1. The problem statement, all variables and given/known data
The wait time (after a scheduled arrival time) in minutes for a train to arrive is Uniformly distributed over the interval [0,12]. You observe the wait time for the next 95 trains to arrive. Assume wait times are independent.

Part a) What is the approximate probability (to 2 decimal places) that the sum of the 95 wait times you observed is between 536 and 637?

Part b) What is the approximate probability (to 2 decimal places) that the average of the 95 wait times exceeds 6 minutes?

Part c) Find the probability (to 2 decimal places) that 92 or more of the 95 wait times exceed 1 minute. Please carry answers to at least 6 decimal places in intermediate steps.

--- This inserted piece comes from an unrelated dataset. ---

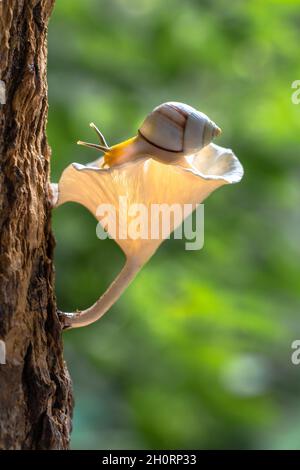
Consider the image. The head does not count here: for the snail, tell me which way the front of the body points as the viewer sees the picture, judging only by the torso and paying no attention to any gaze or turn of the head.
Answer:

Part d) Use the Normal approximation to the Binomial distribution (with continuity correction) to find the probability (to 2 decimal places) that 56 or more of the 95 wait times recorded exceed 5 minutes.

2. Relevant equations

3. The attempt at a solution

I know that for part c and d I need to use binomial distribution, however I am unsure of what to do for part a and b

What I tried for a was ((637/95)-(536/95))/12 and for b I thought I could just do 7/12 since it is uniformly distributed, but neither are correct. Can anyone tell me if there is a certain formula to follow? Or what I am doing wrong? Thanks

2. Mar 8, 2015

### Ray Vickson

In part (a) you are dealing with the random sum $S = \sum_{i=1}^{95} W_i$, where the individual wait times $W_1, W_2, \dots, W_{95}$ are an independent sample from the distribution $\text{Unif}(0,12)$. You are being asked to find $P(536 \leq S \leq 637)$, or maybe $P(536 < S < 637)$---it is not clear which.

In principle you can locate formulas for the probability density of a sum of 95 independent uniform random variables, but the formula is nasty and difficult to use, unless you compute intermediate results to hundreds of decimal places of accuracy. So, the only sensible approach is to use a good approximation to the density of $S$, and I would bet that your textbook and/or course notes have useful suggestions about that.

In part (b) you are dealing with $S/95$, and want $P(S/95 > 6)$. Again, you will need to use an approximation to the exact distribution.

3. Mar 10, 2015

### RUber

With a reasonably large sample, your uniform distribution will start normalizing, so the average should tend to 6 minutes. Thus, you would expect a fairly high probability that the total time would be close to 6x95=570 mins.
As Ray said, check for a formula in your text that might help you approximate the cumulative probability in that range.

6 minutes is your midpoint. The probability is equal on both sides -- regardless of how many observations.

With the binomial distribution, you have p and 1-p raised to powers based on how many observations you see of each.
92 or more exceed 1 min means that p=prob(x>1) , and 1-p = prob(x<1).

Remember when you take the normal approximation, you will need to adjust for the fact that you have while integer data for frequency. Usually that means you include .5 below the cutoff for > problems and .5 above for < problems.